Ahead of the Open | Risk on tone in grains overnight

Wheat led strength overnight as corn followed to the upside.

Pro Farmer Ahead of the Open
Pro Farmer Ahead of the Open
(Lindsey Pound)

GRAIN CALLS

Corn: 5 to 7 cents higher.

Soybeans: 1 to 3 cents higher.

Wheat: SRW 12 to 14 cents higher; HRW 15 to 17 cents higher; HRS 12 to 14 cents higher.

GENERAL COMMENTS: Wheat led strength overnight as corn followed to the upside. Soybeans struggled to break above technical resistance, how prices react after the open will be key. Outside markets are favorable to start the week as the U.S. dollar index is around 150 points lower, while front-month crude oil futures are trading near two-week highs.

AgRural reported the Brazilian soy harvest as 70% completed, up from 61% a week ago and 63% a year ago at this time. Production losses in Rio Grande do Sul continue to garner attention as hot and dry weather are limiting yields. Safrinha plantings were reported at 97% completed. Attention will be on weather, as the seasonal rainy period is coming to an end.

The National Oilseed Processors Association (NOPA) is expected to report its members crushed 185.2 million bu. of soybeans in February, according to a Reuters survey. That would be down 7.6% from January and 0.5% less than last year’s record for the month. Soyoil stocks are expected to rise to 1.386 billion pounds.

The Organization for Economic Co-operation and Development (OECD) lowered their G20 GDP forecast to 3.1% for 2025 and 3.0% for 2026 after previously projecting GDP at 3.3% for both years previously. That would be down from 3.2% in 2024. The firm notes a tariff and inflation driven slowdown in the U.S., Mexico and Canada as the leading cause in faltering G20 GDP growth. U.S. growth forecasts have been downgraded to 2.2% in 2025 and 1.6% in 2026. Canada’s growth forecast has been drastically reduced to 0.7%, while Mexico is expected to enter a recession.

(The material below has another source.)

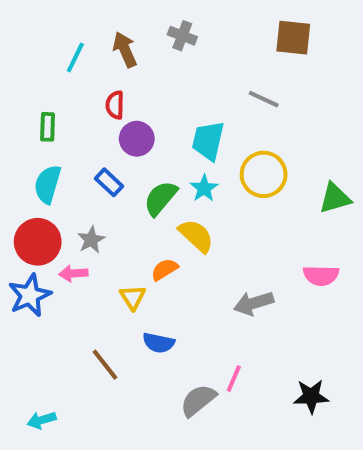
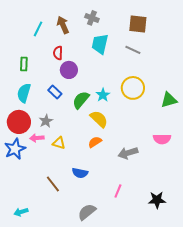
brown square: (293, 38) -> (138, 24), moved
cyan trapezoid: (208, 141) -> (100, 44), moved
orange semicircle: (164, 270) -> (95, 142), moved
yellow triangle: (133, 297) -> (59, 143), moved, turned -40
gray semicircle: (198, 400) -> (87, 212), moved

U.S. Secretary of State Marco Rubio stated on Sunday that after imposing tariffs on major trading partners, the U.S. could pursue bilateral trade talks to establish new agreements. His comments follow President Donald Trump’s threat to impose a 200% tariff on European alcohol imports, intensifying global trade tensions. Speaking on Face the Nation, Rubio emphasized that the tariff measures are universal and aimed at creating a new “baseline of fairness and reciprocity” before engaging in further negotiations. “This is global. It’s not against Canada, it’s not against Mexico, it’s not against the EU, it’s everybody,” Rubio said. He reiterated that the current trade dynamics are unsustainable and require a fundamental reset.

CORN: May corn futures followed wheat higher overnight. Bulls are eyeing resistance at $4.66 3/4, the 10-day moving average, which is reinforced by resistance at $4.71. Support comes in at $4.60 then last week’s low of $4.56 1/4 on selling pressure.

SOYBEANS: May soybean futures are butting against resistance. Bulls are seeking to close prices above downtrend resistance at $10.18, which is backed by the psychological $10.25 mark. Support comes in at $10.11 1/4 then the psychological $10.00 mark on a reversal lower.

WHEAT: May SRW futures posted impressive gains overnight. Prices stalled at the 40-day moving average, which will stand as resistance at $5.69 1/4. Strength above that mark targets resistance at $5.75. Resurgent weakness has bears targeting support at $5.61, the 10-day moving average.

LIVESTOCK CALLS

CATTLE: Choppy/lower.

HOGS: Choppy/lower.

CATTLE: Live cattle futures and feeders are expected to open with a mostly weaker tone as the market reflects tepid demand. Cash cattle trade was light going into Friday, this morning’s release of least week’s cash cattle average could provide a catalyst in futures. Cash trade this week is once again likely to be pushed late into the week given the Cattle on Feed Report. Reports of China letting export licenses lapse to over a thousand U.S. plants could weigh on prices as expectations for export demand sink. Wholesale beef ended Friday lower as Choice cutout fell $1.42 while Select slipped $1.15 to $306.32.

HOGS: Lean hog futures are expected to open with a mostly weaker tone as cash fundamentals continue to struggle garnering much bullish momentum. Lower expected exports to China could also weigh on prices today with China letting export licenses lapse. The CME lean hog index is down 19 cents to $89.55 as of March 13, though that remains above the late February low. Pork cutout continues to balance between $95.00 and $100.00, most recently inching 9 cents higher to $97.38, led by strength in ribs.